Hunting provides tourism income. Hunting usually takes place in rural areas which would not otherwise be visited. This provides communities in the area with tourism income they would not otherwise have. Whether it is shopping at gas stations or local souvenir markets, this gives the entire community an economic boost.
Hunting provides jobs to locals. Often, the staff of hunting lodges are from nearby communities that are, as stated above, rural. Hunting outfitters provide jobs in areas where there are likely few opportunities.
Specifically in Africa, it is important that hunting and eco-tourism work in tandem, but it has often been found that commercial eco-tourism destinations do not provide as many jobs to the local communities as hunting does. Eco-tourism relies heavily on infrastructure and proximity to travel hubs. This keeps these businesses contained to certain areas of a country, which means the jobs are limited to those areas. Hunting properties on the other hand span across a country into highly rural areas where jobs are not readily available to locals.
Hunting builds local communities. Our longstanding outfitters around the world go beyond feeding locals, providing tourism revenue, and providing jobs. They have built schools, built children’s homes for vulnerable or orphaned children, bought school buses, and more. They have also partnered with many of our clients to buy blankets, toys, school supplies, bedding, towels and more.

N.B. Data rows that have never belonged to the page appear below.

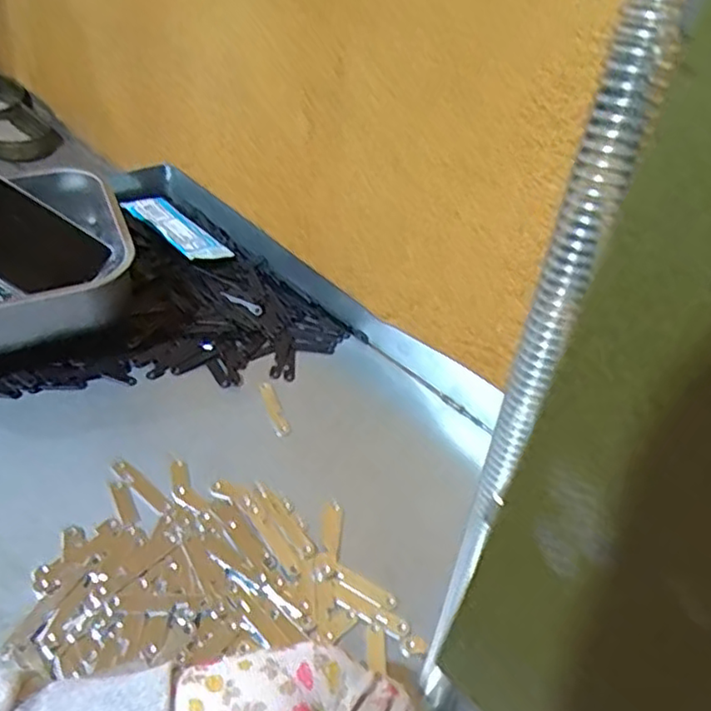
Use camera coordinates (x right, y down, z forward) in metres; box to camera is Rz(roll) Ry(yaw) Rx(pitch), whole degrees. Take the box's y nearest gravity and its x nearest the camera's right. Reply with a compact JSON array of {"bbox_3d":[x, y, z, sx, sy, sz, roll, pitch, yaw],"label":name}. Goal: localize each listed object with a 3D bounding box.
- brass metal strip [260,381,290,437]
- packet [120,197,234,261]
[{"bbox_3d":[-0.059,0.039,0.483,0.011,0.004,0.051,-10,43,-20],"label":"brass metal strip"},{"bbox_3d":[-0.167,-0.116,0.616,0.129,0.018,0.045,35,47,28],"label":"packet"}]

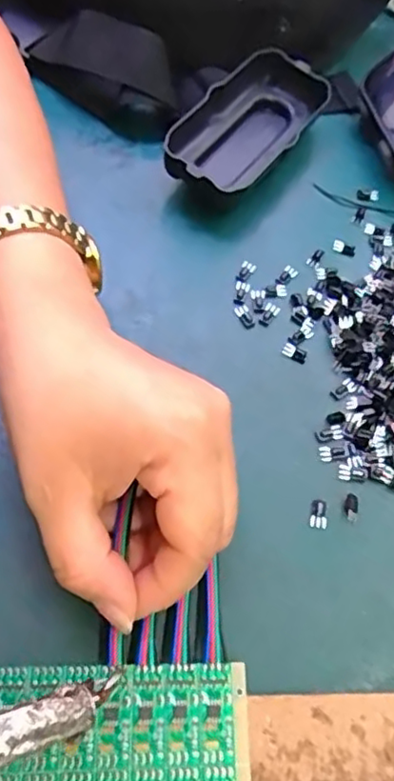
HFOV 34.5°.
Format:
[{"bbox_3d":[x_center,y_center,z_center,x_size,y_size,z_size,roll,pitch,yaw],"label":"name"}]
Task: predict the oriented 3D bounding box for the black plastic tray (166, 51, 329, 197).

Hunting builds communities at large. Many hunting outfitters partner with organizations such as Make a Wish, Wounded Warriors, and Outdoors Tomorrow Foundation. They donate hunts to these organizations and host fundraisers to support children and veterans beyond their local communities. They provide these visitors with once-in-a-lifetime experiences that they could either not afford or may not have again due to health concerns.
We hope this information helps you have engaging, educational, and factual conversations with anyone you encounter who is either anti-hunting or simply not aware of the positive impact of hunting.